• PROBLEM 1
According to the text on Trump's deal with congressional Democrats, whom did Trump hold direct talks with on Wednesday?

• GIVEN TEXT
_ _ _ _ _

Ignore Ryan and McConnell and make deals with Dems.

President Trump Departs White House En Route To North Dakota For Tax Reform Speech
President Trump Departs White House En Route To North Dakota For Tax Reform Speech
Photo by Alex Wong/Getty Images

Having struggled mightily to get things done in Congress, Donald Trump did something new on Wednesday — direct talks with Nancy Pelosi and Chuck Schumer. Lo and behold, a deal emerged. And pretty quickly, too.

It was not a deal that Republican congressional leaders were especially happy about, according to post-meeting whining to the press. But it was also not a deal those leaders were willing to scuttle. And, indeed, for all the off-the-record impotent rage of congressional Republicans, it’s not exactly clear what it is they think Trump should have held out for. A long-term debt ceiling extension that their own rank-and-file members wouldn’t vote for? Staging a government shutdown over a border wall in the middle of a series of crippling hurricanes? Why?

_ _ _ _ _

(Dataset entries)
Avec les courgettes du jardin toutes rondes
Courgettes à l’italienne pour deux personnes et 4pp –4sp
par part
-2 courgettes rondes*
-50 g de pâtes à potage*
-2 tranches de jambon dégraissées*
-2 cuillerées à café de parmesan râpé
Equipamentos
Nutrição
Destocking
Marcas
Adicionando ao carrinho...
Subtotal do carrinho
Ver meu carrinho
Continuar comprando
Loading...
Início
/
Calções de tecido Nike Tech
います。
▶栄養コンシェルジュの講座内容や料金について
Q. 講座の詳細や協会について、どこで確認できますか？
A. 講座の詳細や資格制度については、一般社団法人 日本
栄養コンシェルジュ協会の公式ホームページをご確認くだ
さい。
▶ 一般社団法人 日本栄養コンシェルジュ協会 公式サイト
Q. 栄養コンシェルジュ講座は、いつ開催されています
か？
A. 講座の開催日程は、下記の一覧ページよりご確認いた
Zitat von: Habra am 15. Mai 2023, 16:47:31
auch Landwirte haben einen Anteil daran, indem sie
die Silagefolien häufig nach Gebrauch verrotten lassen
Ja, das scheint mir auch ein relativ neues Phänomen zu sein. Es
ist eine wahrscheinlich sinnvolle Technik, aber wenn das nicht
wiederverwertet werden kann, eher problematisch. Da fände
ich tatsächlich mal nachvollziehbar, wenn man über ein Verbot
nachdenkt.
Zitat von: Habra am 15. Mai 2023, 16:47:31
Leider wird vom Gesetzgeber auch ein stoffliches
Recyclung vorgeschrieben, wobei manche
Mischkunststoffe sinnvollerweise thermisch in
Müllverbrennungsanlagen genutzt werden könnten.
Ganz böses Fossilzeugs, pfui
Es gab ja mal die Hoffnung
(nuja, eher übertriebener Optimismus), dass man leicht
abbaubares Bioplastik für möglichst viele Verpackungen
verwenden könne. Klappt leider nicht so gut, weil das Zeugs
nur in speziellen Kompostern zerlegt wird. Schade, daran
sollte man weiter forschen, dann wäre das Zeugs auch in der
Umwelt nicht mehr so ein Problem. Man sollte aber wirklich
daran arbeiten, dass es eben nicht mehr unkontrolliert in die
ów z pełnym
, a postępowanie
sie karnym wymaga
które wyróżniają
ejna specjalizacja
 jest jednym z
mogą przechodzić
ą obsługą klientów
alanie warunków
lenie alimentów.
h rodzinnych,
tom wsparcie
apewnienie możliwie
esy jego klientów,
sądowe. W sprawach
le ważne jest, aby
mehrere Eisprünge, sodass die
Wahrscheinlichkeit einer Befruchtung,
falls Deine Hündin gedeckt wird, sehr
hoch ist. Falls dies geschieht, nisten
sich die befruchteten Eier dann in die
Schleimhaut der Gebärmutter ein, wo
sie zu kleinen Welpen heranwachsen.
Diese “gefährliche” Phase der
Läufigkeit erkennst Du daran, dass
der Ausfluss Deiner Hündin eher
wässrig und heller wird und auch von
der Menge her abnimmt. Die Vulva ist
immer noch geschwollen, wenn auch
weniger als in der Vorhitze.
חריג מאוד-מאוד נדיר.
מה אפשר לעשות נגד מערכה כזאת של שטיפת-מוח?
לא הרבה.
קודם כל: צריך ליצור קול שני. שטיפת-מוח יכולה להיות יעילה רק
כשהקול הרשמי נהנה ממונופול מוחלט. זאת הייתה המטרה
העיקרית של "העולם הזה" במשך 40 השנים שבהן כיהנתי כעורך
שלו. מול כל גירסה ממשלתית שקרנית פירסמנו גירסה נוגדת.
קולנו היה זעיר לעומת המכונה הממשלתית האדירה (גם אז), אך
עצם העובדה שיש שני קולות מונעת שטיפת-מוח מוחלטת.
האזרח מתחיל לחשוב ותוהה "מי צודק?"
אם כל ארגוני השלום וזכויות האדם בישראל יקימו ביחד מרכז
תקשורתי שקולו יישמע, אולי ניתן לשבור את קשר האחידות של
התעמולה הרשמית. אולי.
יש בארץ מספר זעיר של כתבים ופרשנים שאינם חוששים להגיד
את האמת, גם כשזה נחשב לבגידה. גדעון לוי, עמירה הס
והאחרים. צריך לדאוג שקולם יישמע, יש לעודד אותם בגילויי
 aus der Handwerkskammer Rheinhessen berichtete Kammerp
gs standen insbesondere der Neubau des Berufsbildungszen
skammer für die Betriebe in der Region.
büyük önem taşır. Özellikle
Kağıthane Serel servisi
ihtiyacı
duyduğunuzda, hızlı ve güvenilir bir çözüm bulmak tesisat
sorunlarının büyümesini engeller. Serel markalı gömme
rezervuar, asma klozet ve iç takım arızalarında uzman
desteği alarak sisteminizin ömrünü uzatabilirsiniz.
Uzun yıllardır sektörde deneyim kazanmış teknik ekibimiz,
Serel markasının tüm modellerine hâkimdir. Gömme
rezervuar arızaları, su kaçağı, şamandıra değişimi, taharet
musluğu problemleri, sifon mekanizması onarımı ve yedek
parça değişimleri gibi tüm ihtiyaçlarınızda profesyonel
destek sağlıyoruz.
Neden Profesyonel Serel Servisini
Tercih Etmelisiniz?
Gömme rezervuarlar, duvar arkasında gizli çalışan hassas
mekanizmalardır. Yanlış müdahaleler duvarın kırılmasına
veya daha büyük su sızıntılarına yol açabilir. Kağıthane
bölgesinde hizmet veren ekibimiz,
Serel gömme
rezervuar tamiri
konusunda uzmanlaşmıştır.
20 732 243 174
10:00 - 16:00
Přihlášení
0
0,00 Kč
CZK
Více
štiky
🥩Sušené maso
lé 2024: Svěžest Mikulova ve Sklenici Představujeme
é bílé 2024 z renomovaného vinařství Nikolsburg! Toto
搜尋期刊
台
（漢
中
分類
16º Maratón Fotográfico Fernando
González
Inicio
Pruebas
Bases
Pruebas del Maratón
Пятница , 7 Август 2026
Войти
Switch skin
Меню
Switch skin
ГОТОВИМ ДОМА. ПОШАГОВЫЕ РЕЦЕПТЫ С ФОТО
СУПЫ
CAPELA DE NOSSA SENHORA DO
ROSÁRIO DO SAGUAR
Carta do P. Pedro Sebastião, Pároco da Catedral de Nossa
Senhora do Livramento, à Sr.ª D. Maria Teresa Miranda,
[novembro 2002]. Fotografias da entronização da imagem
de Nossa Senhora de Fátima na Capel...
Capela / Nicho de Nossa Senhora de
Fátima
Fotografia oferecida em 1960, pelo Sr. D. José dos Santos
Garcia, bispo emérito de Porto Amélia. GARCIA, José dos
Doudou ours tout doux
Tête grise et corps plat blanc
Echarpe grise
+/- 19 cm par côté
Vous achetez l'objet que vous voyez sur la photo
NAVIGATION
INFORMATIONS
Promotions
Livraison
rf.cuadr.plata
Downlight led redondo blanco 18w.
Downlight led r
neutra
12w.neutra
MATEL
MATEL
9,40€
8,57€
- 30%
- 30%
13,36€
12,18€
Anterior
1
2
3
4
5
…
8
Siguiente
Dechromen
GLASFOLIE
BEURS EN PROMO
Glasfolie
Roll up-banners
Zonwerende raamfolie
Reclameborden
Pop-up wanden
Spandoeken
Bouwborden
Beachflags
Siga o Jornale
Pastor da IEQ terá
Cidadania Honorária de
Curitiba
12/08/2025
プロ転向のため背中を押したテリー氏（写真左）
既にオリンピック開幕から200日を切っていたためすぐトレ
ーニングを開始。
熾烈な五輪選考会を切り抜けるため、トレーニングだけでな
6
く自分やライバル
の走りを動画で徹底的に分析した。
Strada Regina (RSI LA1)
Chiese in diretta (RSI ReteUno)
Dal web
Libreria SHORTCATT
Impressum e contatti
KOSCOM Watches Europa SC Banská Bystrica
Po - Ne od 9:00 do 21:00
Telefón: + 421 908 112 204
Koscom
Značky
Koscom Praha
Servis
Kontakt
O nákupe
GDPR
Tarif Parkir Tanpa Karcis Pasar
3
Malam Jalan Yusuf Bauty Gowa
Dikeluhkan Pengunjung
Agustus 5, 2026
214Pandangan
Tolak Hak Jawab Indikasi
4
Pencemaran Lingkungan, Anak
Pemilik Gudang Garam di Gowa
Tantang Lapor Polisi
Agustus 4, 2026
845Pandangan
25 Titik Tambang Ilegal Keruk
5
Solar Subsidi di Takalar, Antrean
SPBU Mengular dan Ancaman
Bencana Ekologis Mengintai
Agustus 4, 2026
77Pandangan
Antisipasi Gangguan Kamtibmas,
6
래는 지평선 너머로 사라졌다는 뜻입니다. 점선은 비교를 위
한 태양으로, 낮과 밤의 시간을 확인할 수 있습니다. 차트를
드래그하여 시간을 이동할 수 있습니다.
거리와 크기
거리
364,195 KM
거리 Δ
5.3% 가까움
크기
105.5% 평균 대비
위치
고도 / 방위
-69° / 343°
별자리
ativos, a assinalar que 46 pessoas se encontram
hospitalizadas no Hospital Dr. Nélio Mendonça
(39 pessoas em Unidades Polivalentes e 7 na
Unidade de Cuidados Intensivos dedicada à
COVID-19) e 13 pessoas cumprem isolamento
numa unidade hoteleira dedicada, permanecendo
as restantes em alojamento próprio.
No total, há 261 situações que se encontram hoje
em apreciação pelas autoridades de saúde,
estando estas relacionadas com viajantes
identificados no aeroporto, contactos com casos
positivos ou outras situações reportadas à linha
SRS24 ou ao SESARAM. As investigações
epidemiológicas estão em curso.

_ _ _ _ _

• PROBLEM 2
Return every line from the dataset entries that contains the string "klientów", matching case exactly.

• TASK SOLUTION 1
Nancy Pelosi and Chuck Schumer.

• TASK SOLUTION 2
ą obsługą klientów
esy jego klientów,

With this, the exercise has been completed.